Tabooing traditional values on campuses

Herbert London

For anyone who has examined parietals on American campuses over the last few decades, the evidence is stark.

Rules and regulations for students exist in form only, with nonenforcement the prevailing sentiment among university administrators. Consumption of alcoholic beverages at some colleges is an epidemic, with drinking orgies starting on Thursday and ending on Sunday. Coeducational dormitories are the norm, and sexual promiscuity is readily evident on many campuses.

For students with a traditional world view, the introduction to college life can be jarring. In fact, in a much-discussed drama at Yale this fall, five Orthodox Jewish students claim that dorm life is comparable to Sodom and Gomorrah.

The Orthodox students have asked to be excused from the university’s requirement that all freshmen and sophomores live on campus.

They claim that their religion’s rules of modesty and sexual abstinence until marriage are continually challenged in dormitories in which condoms are freely dispensed, alcohol is routinely consumed and shared bathrooms and showers are the norm.
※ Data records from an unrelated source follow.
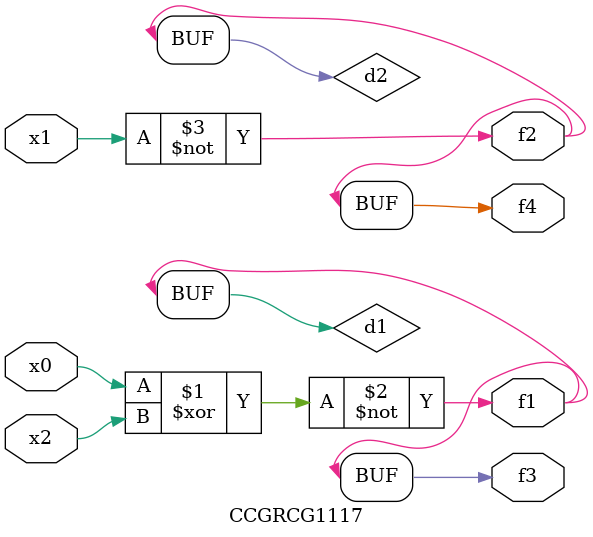
<source format=v>
module CCGRCG1117(
	input x0, x1, x2,
	output f1, f2, f3, f4
);

	wire d1, d2, d3;

	xnor (d1, x0, x2);
	nand (d2, x1);
	nor (d3, x1, x2);
	assign f1 = d1;
	assign f2 = d2;
	assign f3 = d1;
	assign f4 = d2;
endmodule

</source>
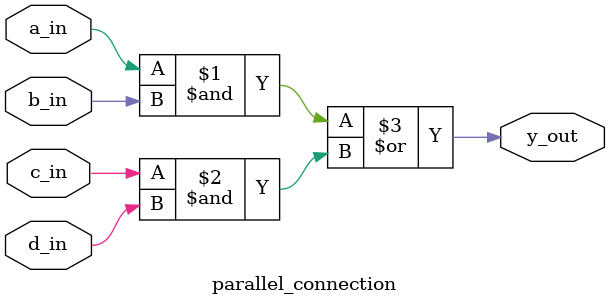
<source format=v>
`timescale 1ns / 1ps


module parallel_connection(
    input a_in,
    input b_in,
    input c_in,
    input d_in,
    output y_out
    );
    
assign y_out = (a_in & b_in) | (c_in & d_in);
    
specify
    specparam delay1=5;
    specparam delay2=6;
    specparam delay3=7;
    specparam delay4=8;
    
    if(a_in)
        (a_in=>y_out) = delay1;
    if(~a_in)
        (a_in=>y_out) = delay2;
    if(b_in)
        (b_in=>y_out) = delay1;
    if(~b_in)
        (b_in=>y_out) = delay2;
    /*if(c_in)
        (c_in=>y_out) = delay3;
    if(~c_in)
        (c_in=>y_out) = delay4;
    if(d_in)
        (d_in=>y_out) = delay3;
    if(~d_in)
        (d_in=>y_out) = delay4;*/
endspecify
endmodule

</source>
Yale’s administration has resisted the request, arguing in effect that the college’s rules apply to all students.

Presumably, the administration is saying that despite concessions to ethnic and minority groups over the last few decades, concessions to a conservative religious group will not be made. While the administration has a point in arguing for shared student experiences, it neglects to point out the kind of experience now demanded.

Open living arrangements, tolerance for homosexual activity and the general denunciation of religious convictions have been the vogue on campus for years.

It is hardly surprising that Orthodox Jews would feel uncomfortable and unwelcome in this atmosphere. Are Yale spokesmen suggesting that religious proponents either conform to secular standards or they are unwelcome at the university?

Clearly, there is a clash of cultures: The libertine view of society and ethical traditionalism are locked in irreversible conflict on campus. Is it lawful for colleges to create regulations that challenge the free exercise of religion?

Although the federal Civil Rights Act forbids institutions receiving federal funds from discrimination based on race or nationality, it does not include religion.

Whether religion is implicit in the act’s purview is a condition the courts will ultimately determine.

Richard Brodhead, the dean of Yale College, contends that Yale’s regulation is based on the belief that students learn about other outlooks by living in a community. “If you allow all groups based on affiliation or conviction to separate themselves from the whole university community, you open the door to all kinds of self-segregation that this place has worked very hard against,” the dean noted.

Ironically, during the period this story broke, The Chronicle of Higher Education ran an editorial by Rebecca Lee Parker, director of Ohio Unions at Ohio State University, in which she argues for separate ethnic housing.

According to her logic, ethnic separation serves the same purpose as fraternities, which have traditionally been organized with religious affiliation in mind.

Presumably, ethnic theme housing provides comfort and care for minorities estranged from others on campus.

Whether one accepts this argument or not, it is unquestionably a position embraced at a host of colleges and universities.

What the Yale position denies is already a reality. Moreover, the specific opposition to Orthodox Jews challenging university housing rules would on its face seem to be a suspicion of orthodox religious principles in general.

While Yale bends over backward to accommodate feminists, homosexuals and a variety of activists, it seems to be saying to Orthodox Jews, take it or leave it.

The other implicit message: Parietals that once reflected standards of deportment have been transmogrified into a prescribed way of thinking. Yale students are obliged to forego modesty. Alas, how can one maintain traditional Jewish law in sexually neutral bathrooms?

What this issue brings to the fore is the permissiveness often granted students on campus. In loco parentis is merely an anachronism.

A nontraditional orthodoxy permeates Yale and many other campuses — I might add —ÿin which tolerance exists for what is politically correct, and intolerance prevails for traditional religious adherence.


Herbert London is a humanities professor at New York University and president of the Indianapolis-based Hudson Institute.